Oh! ma plume qu’ils ont condamnée au silence (1)
En la soumettant à la loi de la violence,
Asservie, mise aux fers derrière les barreaux;
Inspire-leur la peur de l’épée au fourreau.

Sanctionner un guide, c’est entrer en conflit
Avec l’Etat de droit, seul juge des délits.
Branche où tant de bourgeons éclosent et fleurissent,
La plume embaume l’air d’arômes qui jaillissent.

Du jardin tu as fait une nymphe parée
D’une robe de noce et d’un voile pourpré.
Que de roses as-tu comparées aux joues fraîches
Honteuses d’accueillir un baiser rude et rêche.

Que de beautés as-tu fait règner sur les coeurs
Et agir en tyrans, pour comble de malheur!
De tant d’amants plaintifs tu as perdu la trace,
Que d’arrogants rétifs as-tu remis en place.
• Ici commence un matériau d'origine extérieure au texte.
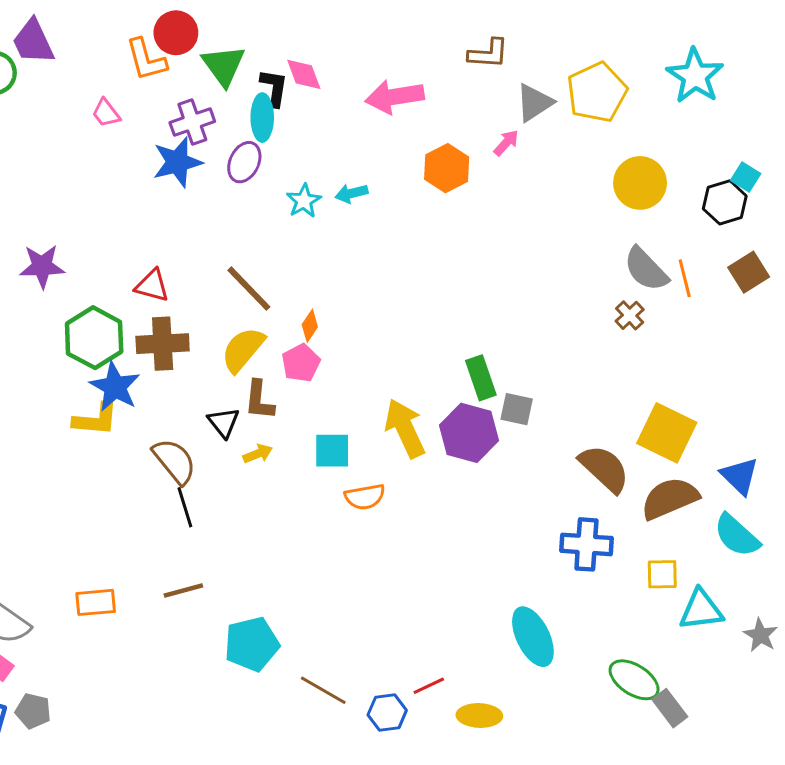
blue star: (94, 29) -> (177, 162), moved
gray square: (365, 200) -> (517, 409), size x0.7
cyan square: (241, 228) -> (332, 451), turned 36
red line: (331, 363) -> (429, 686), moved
Que de sciences as-tu enseignées aux humains
Pour les orienter vers le juste et droit chemin
Et permettre au savant de conquérir l’espace
Jetant l’anathème sur le rustre pugnace.

Combien d’hommes puissants n’as-tu pas pourchassés;
Combien de tyrannies n’as-tu point dénoncées.
De têtes n’as-tu pas couronnées de lauriers,
De celles couronnées, n’as-tu pas fait plier!

Que de grands ici-bas ont été rabaissés,
Et leurs trônes tremblants aussitôt renversés.
Ton mode de pensée, les idées que tu brasses
En vers comme en prose sont un sabre efficace.

Matériau du savoir et moyen d’expression,
Tu es le seul outil de communication.
Tu places le peuple à l’endroit que s’est choisi
Le verdict qui retient le bel art du récit.

(1) Ce poème a été composé en 1954, un an après le départ de Mohammed V en exil.